The first time that Alex called me was late one Saturday night.  I didn’t recognize the number, but it was a Georgia number, so I decided I should probably answer.

“Hey Anna, this is Alex.”  I recognized his low voice and was surprised that he called me.  He was my sister’s best friend and I knew him through her, but we had never talked on the phone before.

“Lydia, [my sister] gave me your number.  She always talks about you and says you’re good at encouraging and praying and stuff and…I could really use that…someone to listen, ya know?”  He sniffed and I could tell that he was crying.

I didn’t really know what to say.  He was making me sound like Mother Theresa.

Lord, please help me know how to encourage him, I pleaded.  I don’t know what to say.  

“I am supposed to live for a reason,” he told me, referring to his miraculous recovery from a gunshot wound to the head a few months previous.  Tonight though, he was in pain and was depressed and slurring his words.  “I know I’ve got a drug problem.  I just need cleaned up.”

I have no idea what I said, but every few weeks for months afterwards, we would talk and I would pray with him.  He was sincere, kind, thoughtful, and struggling.  We talked about forgiveness, redemption, courage, and love.  He wanted to do right, but he didn’t fully believe that he deserved God’s forgiveness or that he could muster the courage for permanent change.  “It’s easier to do the stuff that I’m used to doing,” he mentioned in one conversation.  “Change is a lot harder.”

He was right.
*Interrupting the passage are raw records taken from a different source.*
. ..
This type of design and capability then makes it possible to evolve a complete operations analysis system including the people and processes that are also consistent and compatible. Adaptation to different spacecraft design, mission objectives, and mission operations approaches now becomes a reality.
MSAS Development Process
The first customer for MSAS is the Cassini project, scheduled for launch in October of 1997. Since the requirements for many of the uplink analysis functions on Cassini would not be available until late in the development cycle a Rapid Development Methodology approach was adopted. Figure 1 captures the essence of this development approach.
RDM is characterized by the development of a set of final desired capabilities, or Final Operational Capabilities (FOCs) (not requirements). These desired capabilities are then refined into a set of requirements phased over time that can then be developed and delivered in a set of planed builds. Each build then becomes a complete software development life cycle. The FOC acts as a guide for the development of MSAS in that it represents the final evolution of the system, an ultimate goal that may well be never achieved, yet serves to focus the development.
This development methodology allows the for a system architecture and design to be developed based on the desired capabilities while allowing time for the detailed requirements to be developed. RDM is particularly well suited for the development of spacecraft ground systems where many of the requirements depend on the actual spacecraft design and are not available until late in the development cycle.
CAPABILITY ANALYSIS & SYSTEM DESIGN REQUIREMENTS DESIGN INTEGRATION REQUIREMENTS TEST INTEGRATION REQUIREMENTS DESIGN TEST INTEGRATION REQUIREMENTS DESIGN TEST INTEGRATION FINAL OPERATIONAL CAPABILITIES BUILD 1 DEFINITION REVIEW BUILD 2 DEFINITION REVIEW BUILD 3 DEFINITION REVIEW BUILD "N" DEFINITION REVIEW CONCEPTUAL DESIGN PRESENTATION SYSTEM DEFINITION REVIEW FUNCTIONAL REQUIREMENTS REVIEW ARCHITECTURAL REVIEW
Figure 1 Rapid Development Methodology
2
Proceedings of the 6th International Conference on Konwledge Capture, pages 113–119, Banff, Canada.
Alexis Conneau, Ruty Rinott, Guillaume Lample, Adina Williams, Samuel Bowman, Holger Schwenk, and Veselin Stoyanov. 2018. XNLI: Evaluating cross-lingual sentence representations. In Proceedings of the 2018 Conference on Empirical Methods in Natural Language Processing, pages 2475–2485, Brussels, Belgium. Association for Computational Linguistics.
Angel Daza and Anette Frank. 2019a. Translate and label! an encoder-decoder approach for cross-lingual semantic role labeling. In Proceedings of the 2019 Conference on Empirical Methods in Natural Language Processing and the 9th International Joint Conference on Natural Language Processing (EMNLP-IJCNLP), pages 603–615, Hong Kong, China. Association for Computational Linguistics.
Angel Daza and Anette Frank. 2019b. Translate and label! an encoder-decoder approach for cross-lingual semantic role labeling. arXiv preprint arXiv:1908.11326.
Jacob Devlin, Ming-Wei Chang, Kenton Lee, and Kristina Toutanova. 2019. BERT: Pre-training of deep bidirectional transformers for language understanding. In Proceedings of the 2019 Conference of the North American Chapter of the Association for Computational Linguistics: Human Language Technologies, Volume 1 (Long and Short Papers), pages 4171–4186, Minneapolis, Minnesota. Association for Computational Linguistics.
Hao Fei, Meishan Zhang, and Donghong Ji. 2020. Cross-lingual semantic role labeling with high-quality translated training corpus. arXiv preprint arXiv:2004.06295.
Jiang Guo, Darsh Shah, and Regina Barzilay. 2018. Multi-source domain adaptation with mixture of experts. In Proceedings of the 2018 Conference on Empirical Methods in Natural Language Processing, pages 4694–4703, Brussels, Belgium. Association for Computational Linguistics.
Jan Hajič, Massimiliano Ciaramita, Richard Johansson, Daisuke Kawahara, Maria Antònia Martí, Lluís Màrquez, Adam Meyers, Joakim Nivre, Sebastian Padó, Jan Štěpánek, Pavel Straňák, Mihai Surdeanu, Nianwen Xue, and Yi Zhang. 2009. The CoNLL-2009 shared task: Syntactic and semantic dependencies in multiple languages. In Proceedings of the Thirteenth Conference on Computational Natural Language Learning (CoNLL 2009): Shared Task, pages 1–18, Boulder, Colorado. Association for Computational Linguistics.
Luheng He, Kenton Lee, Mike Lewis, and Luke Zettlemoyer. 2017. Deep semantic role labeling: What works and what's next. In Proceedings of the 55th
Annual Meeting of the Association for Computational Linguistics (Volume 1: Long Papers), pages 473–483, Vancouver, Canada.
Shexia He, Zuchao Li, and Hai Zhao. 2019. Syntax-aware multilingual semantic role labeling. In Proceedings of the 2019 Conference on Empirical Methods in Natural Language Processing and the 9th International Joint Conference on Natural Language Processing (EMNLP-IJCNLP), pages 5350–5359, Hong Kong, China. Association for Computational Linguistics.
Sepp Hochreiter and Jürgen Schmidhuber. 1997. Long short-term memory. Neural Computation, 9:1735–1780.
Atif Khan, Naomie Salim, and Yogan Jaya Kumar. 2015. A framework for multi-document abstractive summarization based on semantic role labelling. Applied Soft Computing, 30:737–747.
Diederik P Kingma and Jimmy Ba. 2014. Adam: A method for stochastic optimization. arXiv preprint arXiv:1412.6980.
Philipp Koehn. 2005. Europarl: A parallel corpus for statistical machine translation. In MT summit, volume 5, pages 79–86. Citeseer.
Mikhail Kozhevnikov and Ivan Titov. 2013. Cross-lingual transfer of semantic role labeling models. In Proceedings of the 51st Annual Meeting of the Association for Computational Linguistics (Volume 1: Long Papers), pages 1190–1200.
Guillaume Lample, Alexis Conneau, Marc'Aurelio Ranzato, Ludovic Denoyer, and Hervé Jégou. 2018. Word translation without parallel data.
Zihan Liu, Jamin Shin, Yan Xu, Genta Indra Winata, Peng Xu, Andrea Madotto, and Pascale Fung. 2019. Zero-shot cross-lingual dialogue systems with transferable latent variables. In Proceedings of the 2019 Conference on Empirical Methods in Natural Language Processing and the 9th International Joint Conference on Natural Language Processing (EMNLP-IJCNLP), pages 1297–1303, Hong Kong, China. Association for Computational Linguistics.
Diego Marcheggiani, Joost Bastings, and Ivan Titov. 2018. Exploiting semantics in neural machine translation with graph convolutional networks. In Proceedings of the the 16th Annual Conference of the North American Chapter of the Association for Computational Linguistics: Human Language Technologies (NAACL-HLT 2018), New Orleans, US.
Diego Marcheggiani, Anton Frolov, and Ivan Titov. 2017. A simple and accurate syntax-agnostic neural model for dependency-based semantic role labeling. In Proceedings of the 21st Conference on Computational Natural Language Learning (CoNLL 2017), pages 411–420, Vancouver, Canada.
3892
Change is hard.

One afternoon, he called, excited because he was planning on starting rehab.  “I just have to wait until the insurance money comes in, then I can go.”  He talked about what he would do with his life after he got cleaned up, he had big plans for his future.

A few days later, I got the news that he had died of a drug overdose.  The news hit me hard, as it did all those who know him.  Ironically, the day after his death, the insurance money arrived.

“Why?” I asked my husband through tears that night.  “Why do I let myself hope that maybe this time will be different?  Why do I let myself love people when I know I’m just setting myself up to get hurt?”

He hugged me.  “Isn’t loving the best way to get hurt?”

It’s been a little over a year, and he is still on my mind and heart.  Although I still wonder why things turned out the way they did, I do not regret getting to know him, even for a moment.  He reminds me that none of us are that different.  We all have our own struggles that we face and it’s good to reach out.  Are we willing to reach out to others?

Rest in peace, Alex.


  1. Anna~Thank you for sharing this story…you have a beautiful writing style and this is a good reminder to all of us who are in Christ to reach out to those in need of forgiveness and redemption, because we were also once in need of change. Change is hard! It is so much easier for all of us to dwell in the pits we create for ourselves–and that is exactly where Satan wants us to stay. Ethan was right…”Loving is the best way to get hurt.” Isaiah 54:8-10 God’s love won’t walk away.